* _Work order_
When you reach the line containing "U+2025（‥）が2つ連続" in the records below, start copying exactly, and stop once you have copied the line containing "強調やその他，ある種の意味を".

* _Data for processing_
|---|
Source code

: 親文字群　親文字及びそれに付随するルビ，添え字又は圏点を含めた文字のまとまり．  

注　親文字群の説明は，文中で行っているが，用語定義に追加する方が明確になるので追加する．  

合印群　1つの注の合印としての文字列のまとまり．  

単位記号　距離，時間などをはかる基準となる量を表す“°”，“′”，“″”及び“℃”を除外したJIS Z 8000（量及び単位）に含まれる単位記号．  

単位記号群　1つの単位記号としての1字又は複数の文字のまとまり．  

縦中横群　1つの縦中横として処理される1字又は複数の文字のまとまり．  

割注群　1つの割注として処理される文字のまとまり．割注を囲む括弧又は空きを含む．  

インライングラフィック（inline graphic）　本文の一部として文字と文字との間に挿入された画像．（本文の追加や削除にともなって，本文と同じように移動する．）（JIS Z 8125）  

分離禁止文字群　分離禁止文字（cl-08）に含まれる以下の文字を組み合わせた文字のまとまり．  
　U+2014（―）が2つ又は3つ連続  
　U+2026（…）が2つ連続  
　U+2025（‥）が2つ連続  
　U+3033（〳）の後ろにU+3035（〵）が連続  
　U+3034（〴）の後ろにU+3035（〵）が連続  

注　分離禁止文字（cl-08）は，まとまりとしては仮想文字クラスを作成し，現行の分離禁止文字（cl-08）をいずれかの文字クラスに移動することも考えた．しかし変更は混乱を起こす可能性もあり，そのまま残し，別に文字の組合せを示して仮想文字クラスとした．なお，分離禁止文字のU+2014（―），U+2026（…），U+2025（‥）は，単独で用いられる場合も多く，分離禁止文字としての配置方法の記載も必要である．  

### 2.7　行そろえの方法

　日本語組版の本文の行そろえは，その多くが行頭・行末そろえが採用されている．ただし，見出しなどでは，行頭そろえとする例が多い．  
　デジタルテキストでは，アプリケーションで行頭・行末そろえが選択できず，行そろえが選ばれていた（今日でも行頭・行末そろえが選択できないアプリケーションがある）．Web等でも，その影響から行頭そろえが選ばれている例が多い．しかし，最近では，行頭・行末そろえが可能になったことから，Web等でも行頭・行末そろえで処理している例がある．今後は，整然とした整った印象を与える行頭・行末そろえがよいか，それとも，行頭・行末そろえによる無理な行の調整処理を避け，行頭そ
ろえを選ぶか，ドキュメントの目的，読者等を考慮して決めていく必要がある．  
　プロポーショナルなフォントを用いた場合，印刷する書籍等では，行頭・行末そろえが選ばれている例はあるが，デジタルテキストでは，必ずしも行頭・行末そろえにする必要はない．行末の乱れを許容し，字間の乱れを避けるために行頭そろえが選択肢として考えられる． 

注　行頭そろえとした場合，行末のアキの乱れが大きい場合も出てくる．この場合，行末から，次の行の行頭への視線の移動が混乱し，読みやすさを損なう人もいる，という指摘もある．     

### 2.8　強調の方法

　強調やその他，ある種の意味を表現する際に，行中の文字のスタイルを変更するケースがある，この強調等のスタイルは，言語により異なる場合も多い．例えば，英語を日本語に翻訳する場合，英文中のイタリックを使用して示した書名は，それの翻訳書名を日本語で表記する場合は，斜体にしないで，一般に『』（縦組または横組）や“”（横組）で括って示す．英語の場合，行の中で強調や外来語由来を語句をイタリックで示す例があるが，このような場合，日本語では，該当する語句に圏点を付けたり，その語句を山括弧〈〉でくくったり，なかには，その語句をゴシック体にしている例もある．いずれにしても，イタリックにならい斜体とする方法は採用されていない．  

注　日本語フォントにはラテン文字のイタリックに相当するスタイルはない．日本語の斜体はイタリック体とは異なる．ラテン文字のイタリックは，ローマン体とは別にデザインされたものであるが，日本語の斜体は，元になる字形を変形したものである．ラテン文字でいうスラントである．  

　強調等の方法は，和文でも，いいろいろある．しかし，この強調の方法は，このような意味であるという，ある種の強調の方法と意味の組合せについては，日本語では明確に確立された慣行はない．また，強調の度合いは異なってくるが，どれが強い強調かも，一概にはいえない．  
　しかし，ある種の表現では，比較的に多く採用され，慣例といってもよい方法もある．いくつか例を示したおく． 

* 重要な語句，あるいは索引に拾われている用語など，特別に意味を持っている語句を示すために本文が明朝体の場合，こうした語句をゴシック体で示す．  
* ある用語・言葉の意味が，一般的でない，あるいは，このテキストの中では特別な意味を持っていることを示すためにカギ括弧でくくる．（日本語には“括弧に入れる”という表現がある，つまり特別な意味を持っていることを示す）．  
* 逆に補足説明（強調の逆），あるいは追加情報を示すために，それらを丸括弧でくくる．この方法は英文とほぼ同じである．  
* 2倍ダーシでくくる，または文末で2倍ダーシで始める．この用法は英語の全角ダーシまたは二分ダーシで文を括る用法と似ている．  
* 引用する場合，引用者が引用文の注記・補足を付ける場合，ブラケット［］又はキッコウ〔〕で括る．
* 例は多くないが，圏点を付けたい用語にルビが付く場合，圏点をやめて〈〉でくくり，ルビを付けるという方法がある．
|---|
* _Answer box_
　U+2025（‥）が2つ連続  
　U+3033（〳）の後ろにU+3035（〵）が連続  
　U+3034（〴）の後ろにU+3035（〵）が連続  

注　分離禁止文字（cl-08）は，まとまりとしては仮想文字クラスを作成し，現行の分離禁止文字（cl-08）をいずれかの文字クラスに移動することも考えた．しかし変更は混乱を起こす可能性もあり，そのまま残し，別に文字の組合せを示して仮想文字クラスとした．なお，分離禁止文字のU+2014（―），U+2026（…），U+2025（‥）は，単独で用いられる場合も多く，分離禁止文字としての配置方法の記載も必要である．  

### 2.7　行そろえの方法

　日本語組版の本文の行そろえは，その多くが行頭・行末そろえが採用されている．ただし，見出しなどでは，行頭そろえとする例が多い．  
　デジタルテキストでは，アプリケーションで行頭・行末そろえが選択できず，行そろえが選ばれていた（今日でも行頭・行末そろえが選択できないアプリケーションがある）．Web等でも，その影響から行頭そろえが選ばれている例が多い．しかし，最近では，行頭・行末そろえが可能になったことから，Web等でも行頭・行末そろえで処理している例がある．今後は，整然とした整った印象を与える行頭・行末そろえがよいか，それとも，行頭・行末そろえによる無理な行の調整処理を避け，行頭そ
ろえを選ぶか，ドキュメントの目的，読者等を考慮して決めていく必要がある．  
　プロポーショナルなフォントを用いた場合，印刷する書籍等では，行頭・行末そろえが選ばれている例はあるが，デジタルテキストでは，必ずしも行頭・行末そろえにする必要はない．行末の乱れを許容し，字間の乱れを避けるために行頭そろえが選択肢として考えられる． 

注　行頭そろえとした場合，行末のアキの乱れが大きい場合も出てくる．この場合，行末から，次の行の行頭への視線の移動が混乱し，読みやすさを損なう人もいる，という指摘もある．     

### 2.8　強調の方法

　強調やその他，ある種の意味を表現する際に，行中の文字のスタイルを変更するケースがある，この強調等のスタイルは，言語により異なる場合も多い．例えば，英語を日本語に翻訳する場合，英文中のイタリックを使用して示した書名は，それの翻訳書名を日本語で表記する場合は，斜体にしないで，一般に『』（縦組または横組）や“”（横組）で括って示す．英語の場合，行の中で強調や外来語由来を語句をイタリックで示す例があるが，このような場合，日本語では，該当する語句に圏点を付けたり，その語句を山括弧〈〉でくくったり，なかには，その語句をゴシック体にしている例もある．いずれにしても，イタリックにならい斜体とする方法は採用されていない．  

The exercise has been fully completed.